Die MLPD hat das Urteil in einer ersten Presseerklärung als eine „Bresche in die Allmachtsfantasien des Verfassungsschutzes“ bezeichnet. Denn erstmals wurden in einem Zivilprozess zwei der zahlreichen antikommunistischen Ammenmärchen der Geheimdienste unter Strafe gestellt.
Beide Passagen sind durch keinerlei Tatsachenbeweise zu belegen, hatte das Landgericht festgestellt.
Gericht sanktioniert Antikommunismus
Aber auch für alle anderen antikommunistischen Beleidigungen in dem Buch konnten die Verfassungsschützer keinerlei Beweise vorgelegen.
Trotzdem überließ das Landgericht am zweiten Verhandlungstag über Stunden dem Verfassungsschutz-Spitzel Ulrich Baursch als angeblichem „Zeugen“ das Feld, um die Verleumdungen gegen die MLPD zu bestätigen.

[Arbeitsmaterial]:
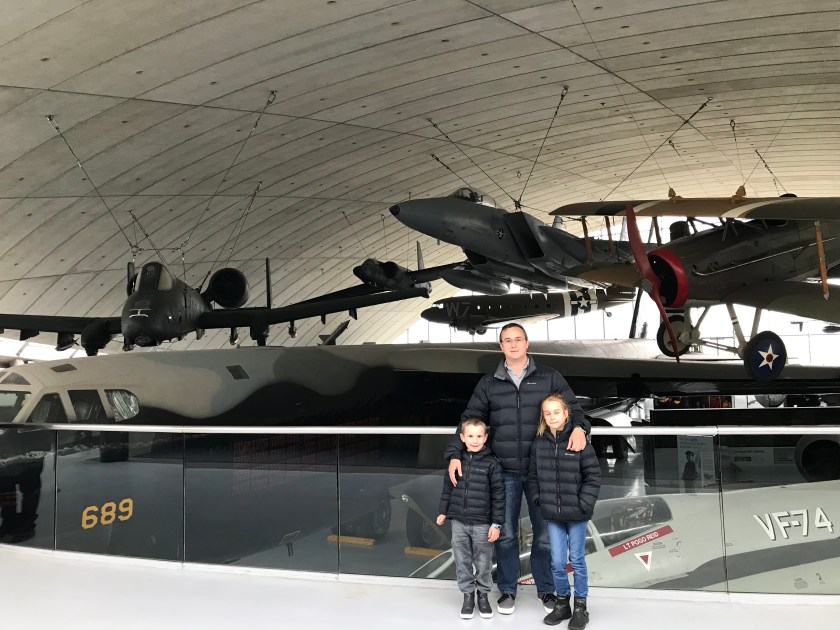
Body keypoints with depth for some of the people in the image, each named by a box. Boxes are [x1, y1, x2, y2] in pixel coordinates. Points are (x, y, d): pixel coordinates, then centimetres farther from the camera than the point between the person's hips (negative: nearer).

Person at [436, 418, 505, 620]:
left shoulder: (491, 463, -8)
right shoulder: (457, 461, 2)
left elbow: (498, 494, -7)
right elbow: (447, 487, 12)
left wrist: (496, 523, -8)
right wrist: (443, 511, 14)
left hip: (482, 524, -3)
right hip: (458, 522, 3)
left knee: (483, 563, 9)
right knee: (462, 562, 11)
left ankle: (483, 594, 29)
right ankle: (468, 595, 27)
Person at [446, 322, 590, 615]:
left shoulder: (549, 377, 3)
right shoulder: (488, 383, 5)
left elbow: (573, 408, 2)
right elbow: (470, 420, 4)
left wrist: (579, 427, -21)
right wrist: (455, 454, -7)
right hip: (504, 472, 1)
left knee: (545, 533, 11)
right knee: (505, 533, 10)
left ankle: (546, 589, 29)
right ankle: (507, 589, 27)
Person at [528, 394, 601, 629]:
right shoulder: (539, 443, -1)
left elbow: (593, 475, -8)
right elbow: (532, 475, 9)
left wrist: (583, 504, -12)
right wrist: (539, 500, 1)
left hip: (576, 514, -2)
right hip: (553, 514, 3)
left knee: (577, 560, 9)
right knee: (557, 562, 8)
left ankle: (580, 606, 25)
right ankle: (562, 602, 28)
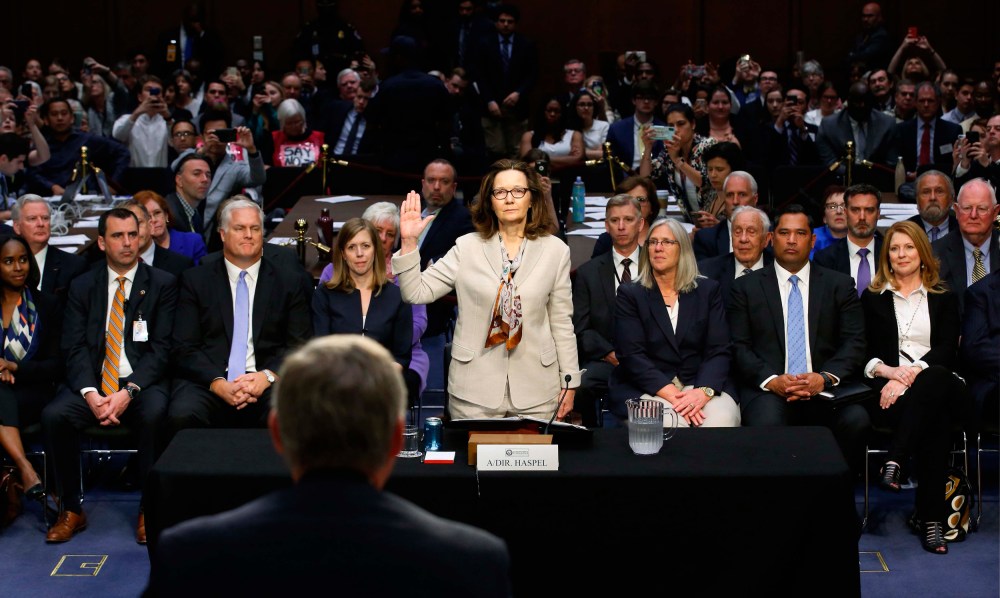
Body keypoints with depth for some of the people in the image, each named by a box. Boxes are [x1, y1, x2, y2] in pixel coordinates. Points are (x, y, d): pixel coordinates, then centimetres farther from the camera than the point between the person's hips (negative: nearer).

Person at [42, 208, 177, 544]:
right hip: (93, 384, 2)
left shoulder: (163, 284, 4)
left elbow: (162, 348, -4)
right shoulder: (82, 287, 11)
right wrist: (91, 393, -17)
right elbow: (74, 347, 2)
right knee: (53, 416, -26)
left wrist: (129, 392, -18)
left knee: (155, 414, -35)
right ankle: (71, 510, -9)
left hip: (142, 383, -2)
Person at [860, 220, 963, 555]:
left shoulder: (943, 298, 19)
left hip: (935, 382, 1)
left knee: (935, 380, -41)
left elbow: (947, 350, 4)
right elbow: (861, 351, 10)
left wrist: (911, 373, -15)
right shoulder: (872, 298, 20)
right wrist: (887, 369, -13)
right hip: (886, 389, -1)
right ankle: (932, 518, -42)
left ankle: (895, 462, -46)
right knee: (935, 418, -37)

--

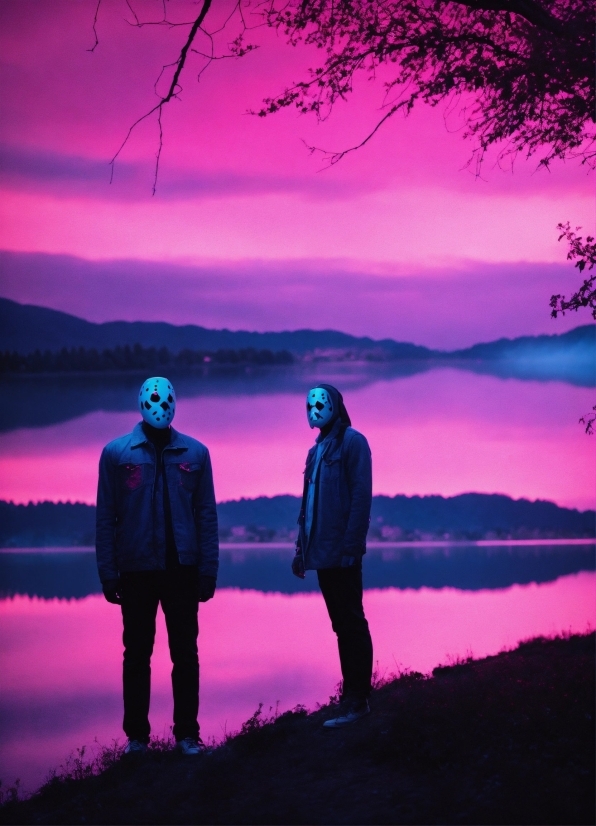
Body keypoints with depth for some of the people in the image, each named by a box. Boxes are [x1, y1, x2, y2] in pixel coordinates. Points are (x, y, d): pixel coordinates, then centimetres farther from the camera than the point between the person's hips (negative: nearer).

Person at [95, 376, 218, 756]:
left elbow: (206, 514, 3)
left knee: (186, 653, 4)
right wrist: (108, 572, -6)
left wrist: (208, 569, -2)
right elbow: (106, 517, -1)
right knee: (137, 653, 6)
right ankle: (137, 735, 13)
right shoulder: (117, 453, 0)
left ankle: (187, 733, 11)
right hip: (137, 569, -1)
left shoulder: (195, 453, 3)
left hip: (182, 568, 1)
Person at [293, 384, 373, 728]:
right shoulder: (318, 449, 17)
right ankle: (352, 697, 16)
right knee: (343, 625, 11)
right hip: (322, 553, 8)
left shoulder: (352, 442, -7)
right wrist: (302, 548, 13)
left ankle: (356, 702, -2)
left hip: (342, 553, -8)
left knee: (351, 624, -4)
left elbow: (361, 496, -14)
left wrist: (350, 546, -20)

...

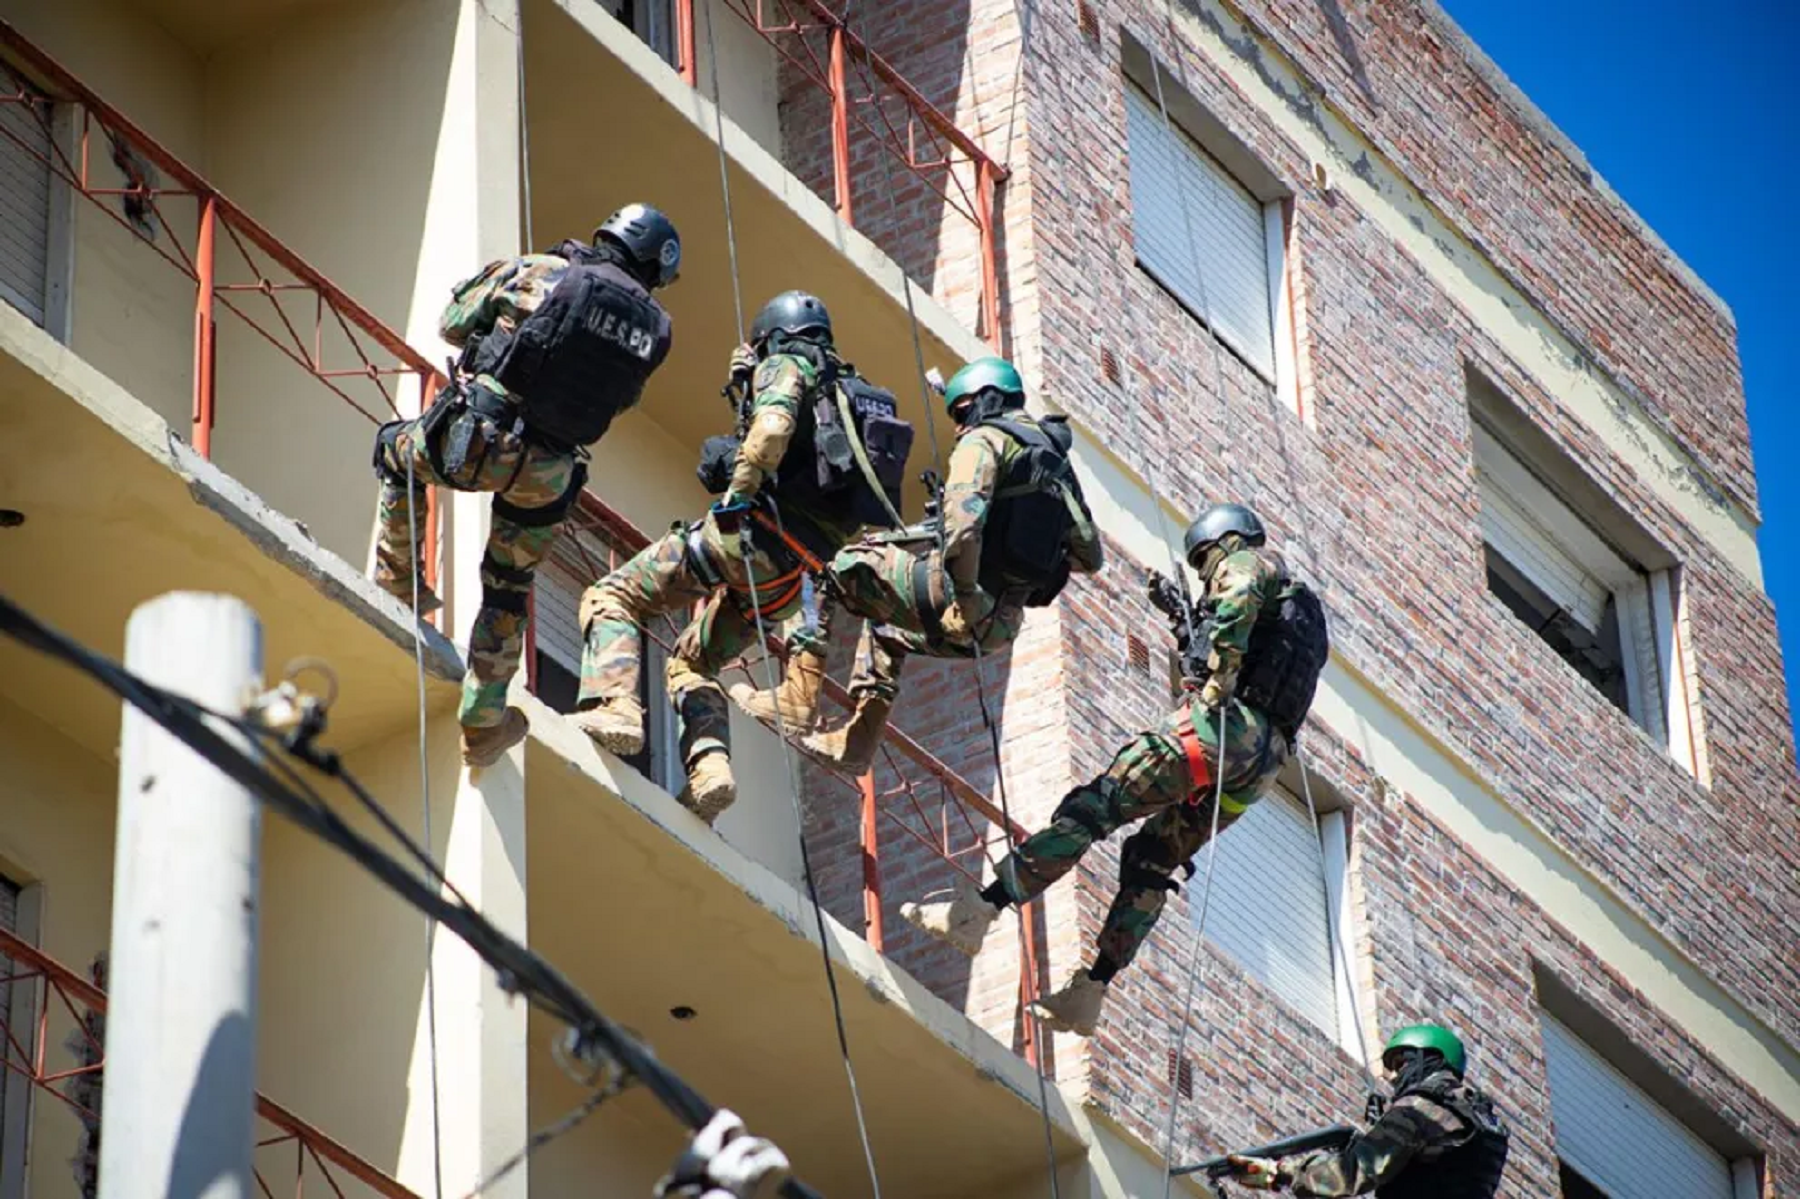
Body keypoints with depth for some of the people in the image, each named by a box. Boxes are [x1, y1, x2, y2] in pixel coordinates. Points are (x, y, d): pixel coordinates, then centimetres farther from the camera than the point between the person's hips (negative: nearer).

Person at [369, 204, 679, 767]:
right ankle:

[Aufgabenstellung]:
Können Sie die Passage aus dem Textauszug wortgetreu wiedergeben, beginnend bei den Worten „Trotzdem überließ das“ und endend nach den Worten „MLPD zu bestätigen.“?

[Musterlösung]:
Trotzdem überließ das Landgericht am zweiten Verhandlungstag über Stunden dem Verfassungsschutz-Spitzel Ulrich Baursch als angeblichem „Zeugen“ das Feld, um die Verleumdungen gegen die MLPD zu bestätigen.